____ RECORDS SHOWN

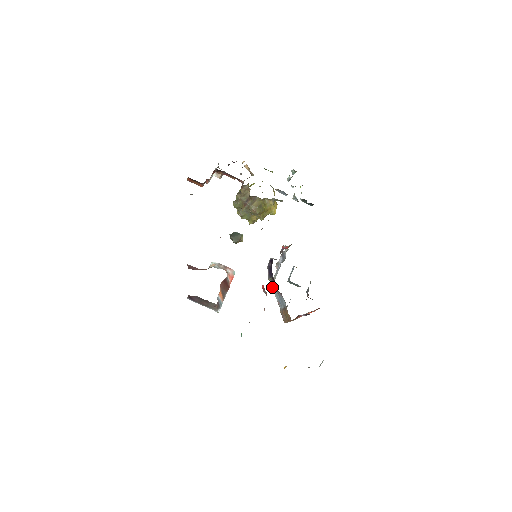
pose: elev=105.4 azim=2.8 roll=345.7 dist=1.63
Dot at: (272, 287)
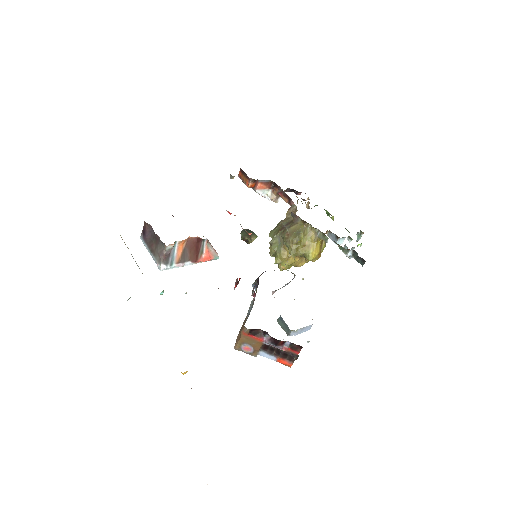
Dot at: (251, 302)
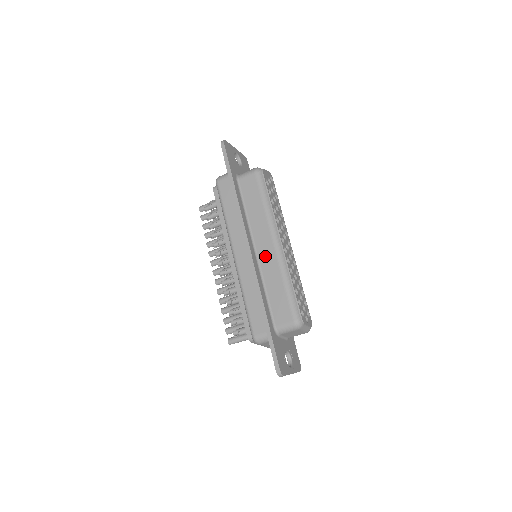
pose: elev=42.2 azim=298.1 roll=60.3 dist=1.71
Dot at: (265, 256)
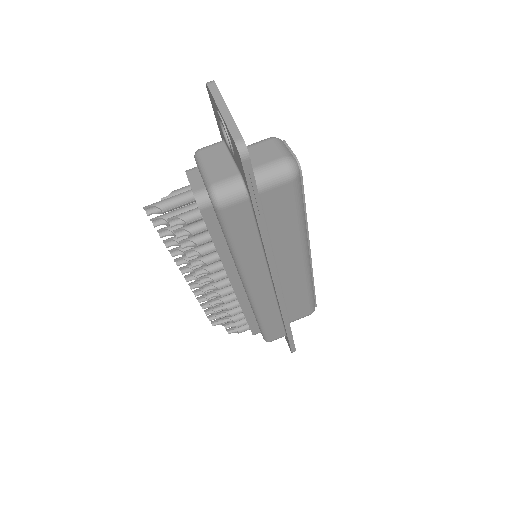
Dot at: occluded
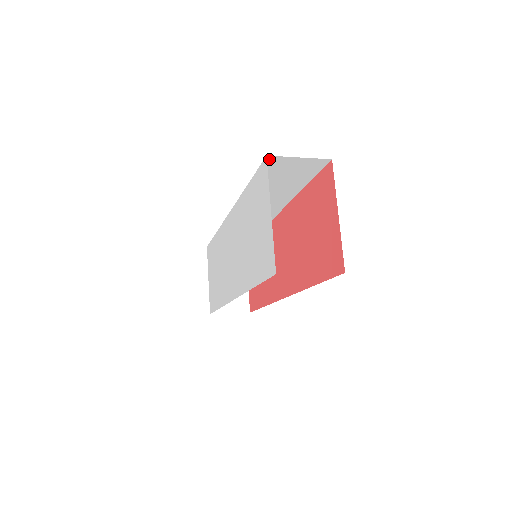
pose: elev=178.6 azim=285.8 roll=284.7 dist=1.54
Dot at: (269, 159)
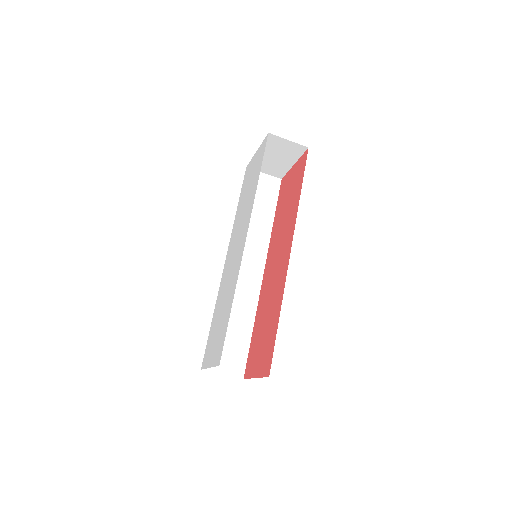
Dot at: occluded
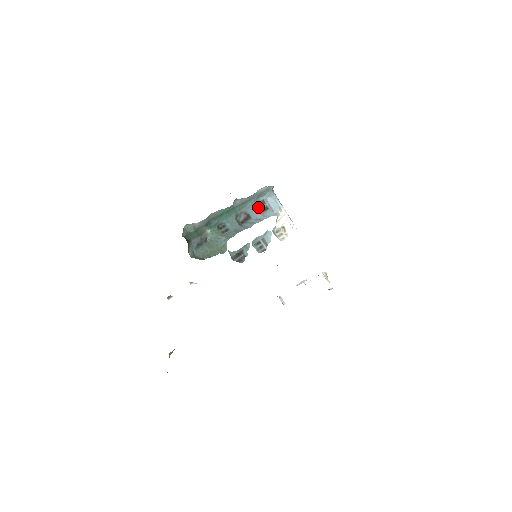
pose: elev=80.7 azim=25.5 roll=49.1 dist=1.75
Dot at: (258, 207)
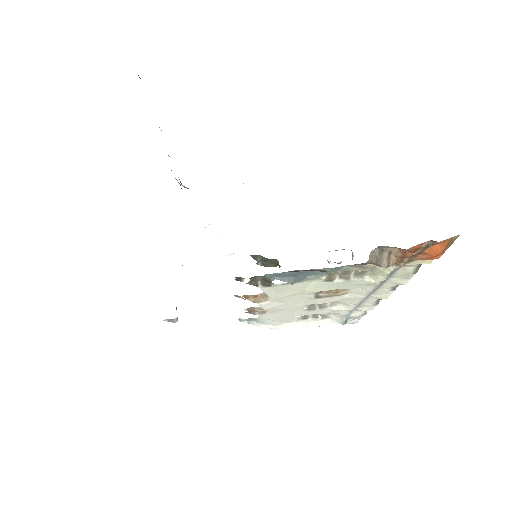
Dot at: occluded
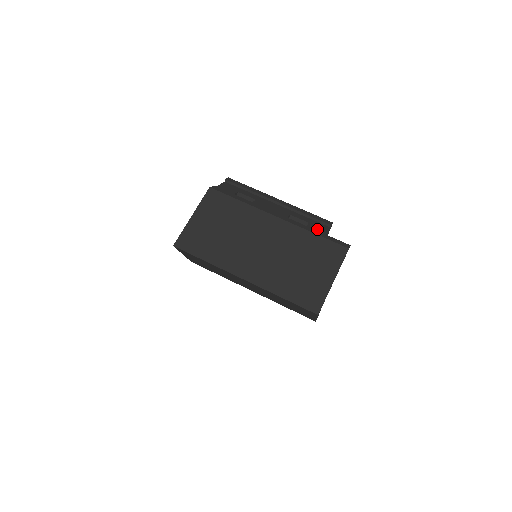
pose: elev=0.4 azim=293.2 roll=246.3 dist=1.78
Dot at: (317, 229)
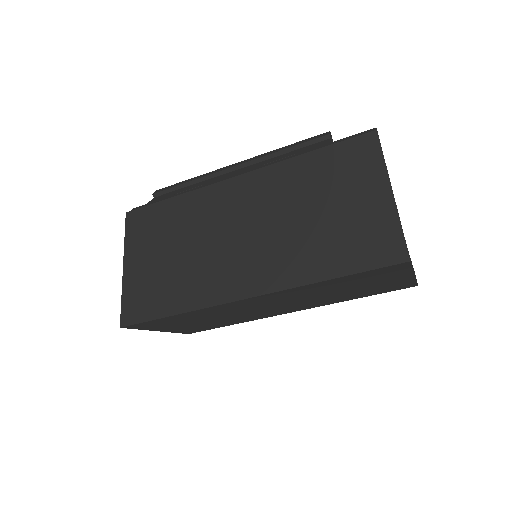
Dot at: occluded
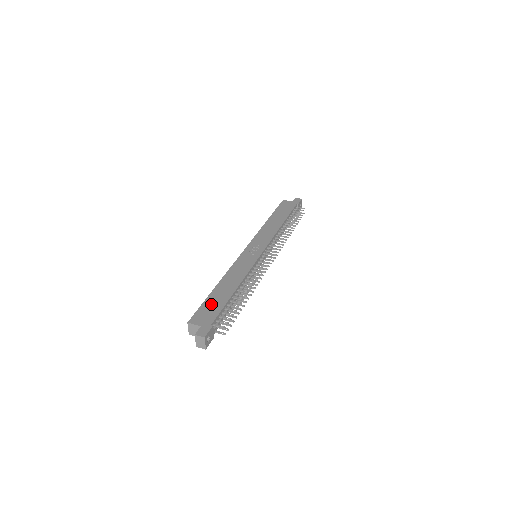
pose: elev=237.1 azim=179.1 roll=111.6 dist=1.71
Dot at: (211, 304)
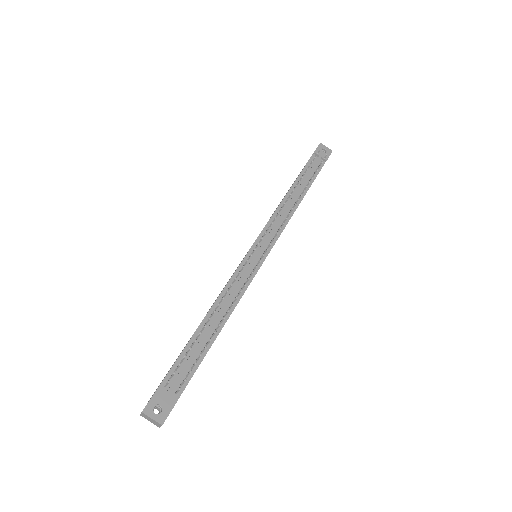
Dot at: occluded
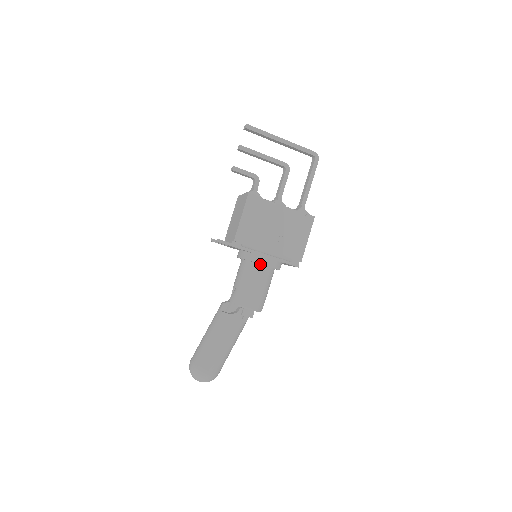
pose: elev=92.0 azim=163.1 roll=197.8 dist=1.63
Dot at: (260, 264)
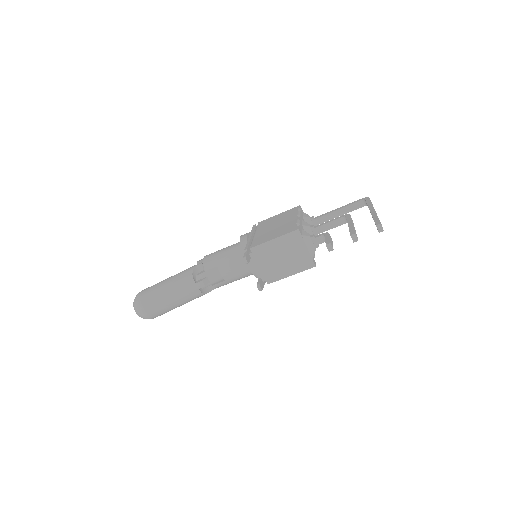
Dot at: occluded
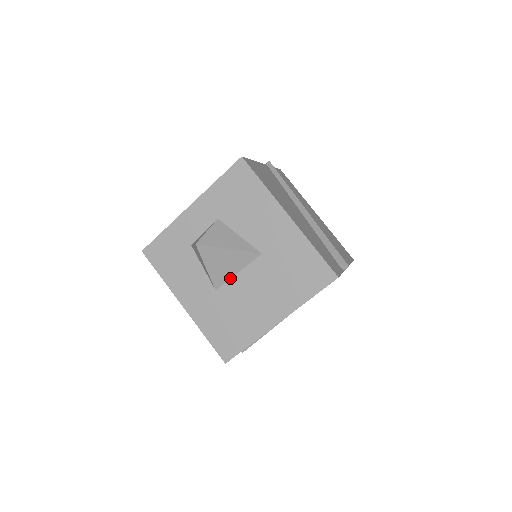
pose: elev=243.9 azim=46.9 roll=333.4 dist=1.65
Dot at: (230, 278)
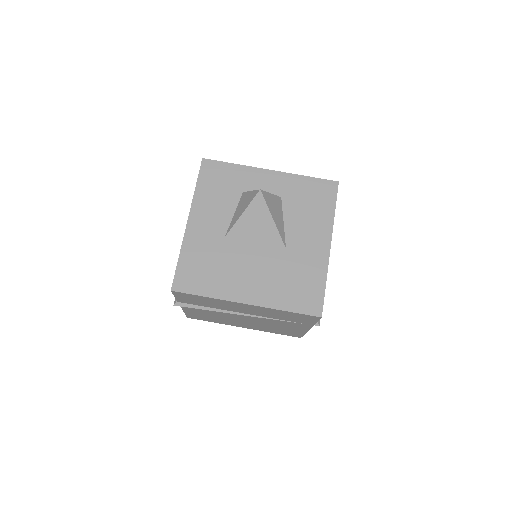
Dot at: (246, 240)
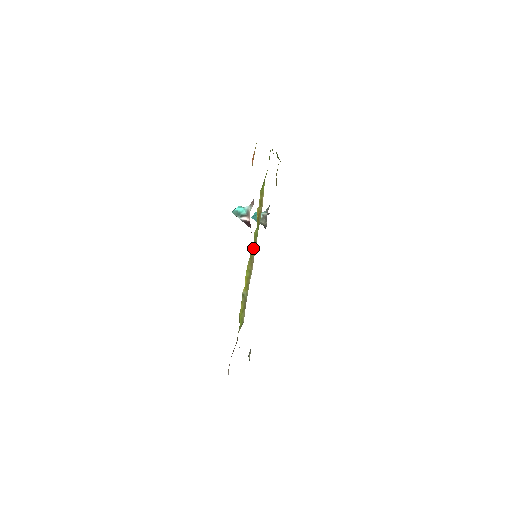
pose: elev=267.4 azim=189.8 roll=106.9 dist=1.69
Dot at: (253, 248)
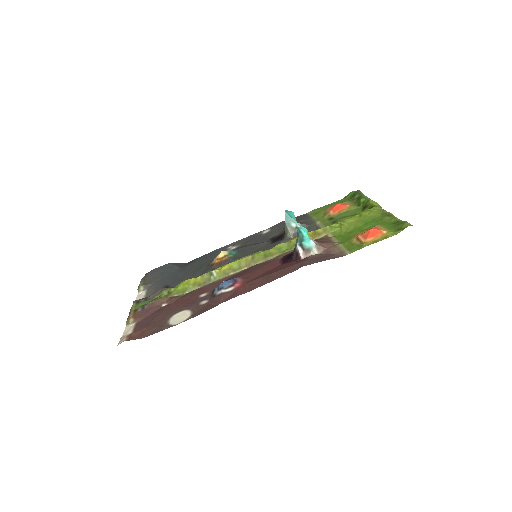
Dot at: (266, 255)
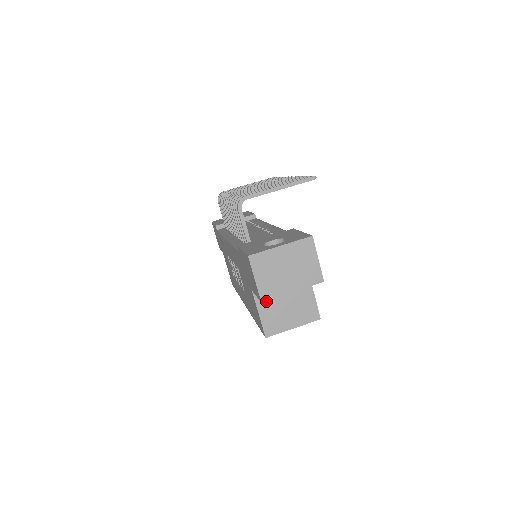
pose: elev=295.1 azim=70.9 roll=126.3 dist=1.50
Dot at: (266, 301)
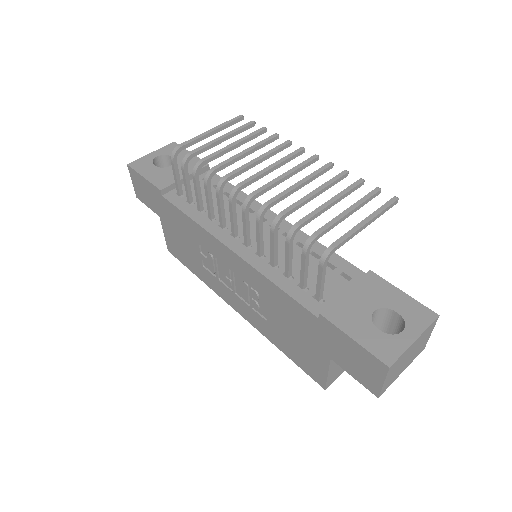
Dot at: occluded
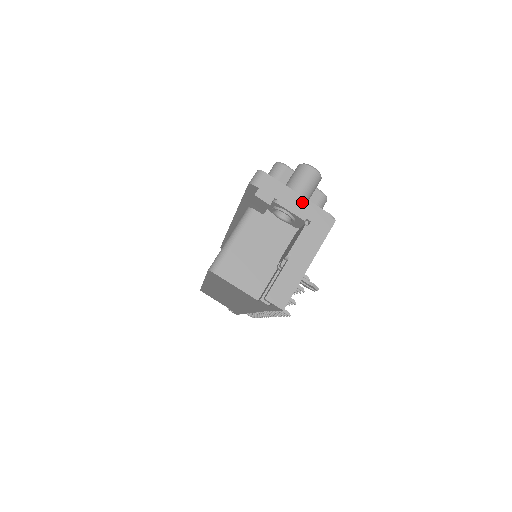
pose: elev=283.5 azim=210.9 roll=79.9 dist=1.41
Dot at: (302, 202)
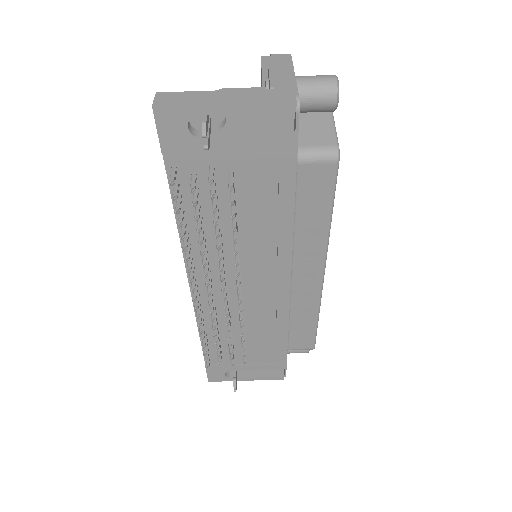
Dot at: (289, 78)
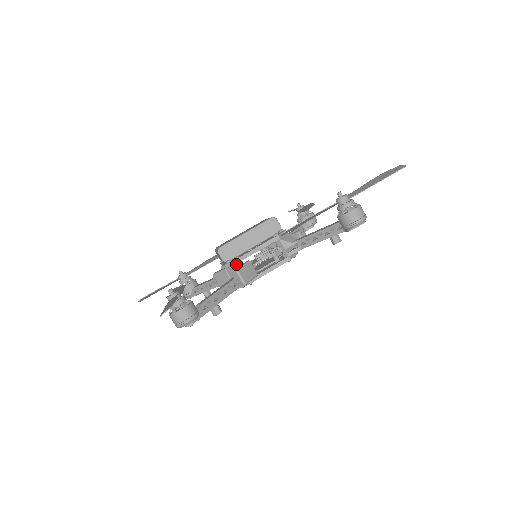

________

*EXERCISE OBJECTIVE*.
Render the data above as a JSON list of strings, one string per line. Begin at the line that has "pose: elev=178.6 azim=285.8", continue through the end of the data, skip blank lines, and leave the pictures out.

*TASK RESPONSE*.
[
  "pose: elev=178.6 azim=285.8 roll=284.7 dist=1.54",
  "Dot at: (269, 159)",
  "Dot at: occluded",
  "pose: elev=80.7 azim=25.5 roll=49.1 dist=1.75",
  "Dot at: (258, 207)",
  "Dot at: occluded",
  "pose: elev=0.4 azim=293.2 roll=246.3 dist=1.78",
  "Dot at: (317, 229)",
  "Dot at: occluded",
  "pose: elev=237.1 azim=179.1 roll=111.6 dist=1.71",
  "Dot at: (211, 304)",
  "Dot at: occluded",
  "pose: elev=92.0 azim=163.1 roll=197.8 dist=1.63",
  "Dot at: (260, 264)",
  "Dot at: occluded",
  "pose: elev=243.9 azim=46.9 roll=333.4 dist=1.65",
  "Dot at: (230, 278)",
  "Dot at: (246, 240)",
  "pose: elev=267.4 azim=189.8 roll=106.9 dist=1.69",
  "Dot at: (253, 248)",
  "Dot at: (266, 255)",
  "pose: elev=295.1 azim=70.9 roll=126.3 dist=1.50",
  "Dot at: (266, 301)",
  "Dot at: occluded",
  "pose: elev=283.5 azim=210.9 roll=79.9 dist=1.41",
  "Dot at: (302, 202)",
  "Dot at: (289, 78)"
]